Duplicate DeDuplicators?

A question on the Heritrix mailing list prompted my to write a few words about deduplication in Heritrix and why there are multiple ways of doing.

Heritrix's built in service

Heritrix's inbuilt deduplication service comes in two processors. One processor records each URL in a BDB datastore or index (PersistStoreProcessor), the other looks up the current URL in this datastore and, if it finds it, compares the content digest (FetchHistoryProcessor).

The index used to be mingled in with other crawler state. That is often undesirable as you may not wish to carry forward any of that state to subsequent crawls. Typically, thus, you configure the above processors to use their own directory by wiring in a special "BDB module" configured to write to an alternative directory.

There is no way to construct the index outside of a crawl. Which can be problematic since a hard crash will often corrupt the DBD data. Of course, you can recover from a checkpoint, if you have one.

More recently, a new set of processors have been added. The ContentDigestHistoryLoader and ContentDigestHistoryStorer. They work in much the same way except they use an index that is keyed on the content digest, rather than the URL. This enables URL agnostic deduplication.

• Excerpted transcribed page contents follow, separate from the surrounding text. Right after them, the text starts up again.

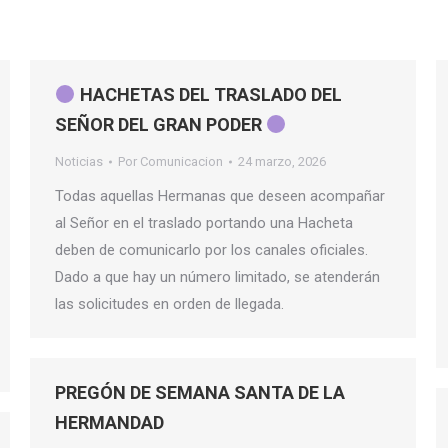
HACHETAS DEL TRASLADO DEL
SEÑOR DEL GRAN PODER
Noticias
Por
Comunicacion
24 marzo, 2026
Todas aquellas Hermanas que deseen acompañar
al Señor en el traslado portando una Hacheta
deben de comunicarlo por los canales oficiales.
Dado a que hay un número limitado, se atenderán
las solicitudes en orden de llegada.
PREGÓN DE SEMANA SANTA DE LA
HERMANDAD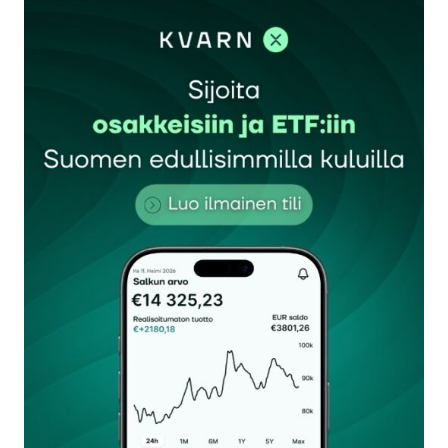
sisään
rekisteröityä
Sähköpostiosoitettasi ei julkaista.
Pakolliset
kentät on merkitty
*
Kommentti
*
Nimesi tai nimimerkkisi
*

This was a questionable feature when introduced, but after the changes made to implement a more robust way of recording non-URL duplicates, it became a useful feature. Although its utility will vary based on the nature of your crawl.

As this index is updated at crawl time, it also makes it possible to deduplicate on material discovered during the same crawl. A very useful feature that I now use in most crawls.

You still can't build the index outside of a crawl.

For more information about the built in features, consult the Duplication Reduction Processors page on the Heritrix wiki.

The DeDuplicator add-on

The DeDuplicator add-on pre-dates the built in function in Heritrix by about a year (released in 2006). It essentially accomplishes the same thing, but with a few notable notable differences in tactics.

Most importantly, its index is always built outside of a crawl. Either from the crawl.log (possibly multiple log files) or from WARC files. This provides a considerable amount of flexibility as you can build an index covering multiple crawls. You can also gain the benefit of the deduplication as soon as you implement it. You don't have to run one crawl just to populate it.

The DeDuplicator uses Lucene to build its index. This allows for multiple searchable fields which in turn means that deduplication can do things like prefer exact URL matches but still do digest only matches when exact URL matches do not exist. This affords a choice of search strategies.

The DeDuplicator also some additional statistics, can write more detailed deduplication data to the crawl.log and comes with pre-configured job profiles.

The Heritrix 1 version of the DeDuplicator actually also supported deduplication based on 'server not modified'. But it was dropped when migrating the H3 as no one seemed to be using it. The index still contains enough information to easily bring it back.

Bottom line

Both approaches ultimately accomplish the same thing. Especially after the changes that were made a couple of years ago to how these modules interact with the rest of Heritrix, there really isn't any notable difference in the output. All these processors, after determining an document is a duplicate, set the same flags and cause the same information to be written to the WARC (if you are using ARCs, do not use any URL agnostic features!)

Ultimately, it is just a question of which fits better into your workflow.


  1. FWIW, I think Roger managed to build a persistlog file from previous crawls and pass it in to the persistLoadProcessor as the preloadSource. Not convinced this is a sustainable approach.



    1. I'm sure something robust, along those lines, could be built. The point is, it doesn't currently exist for the BDB modules. Maybe it should, though.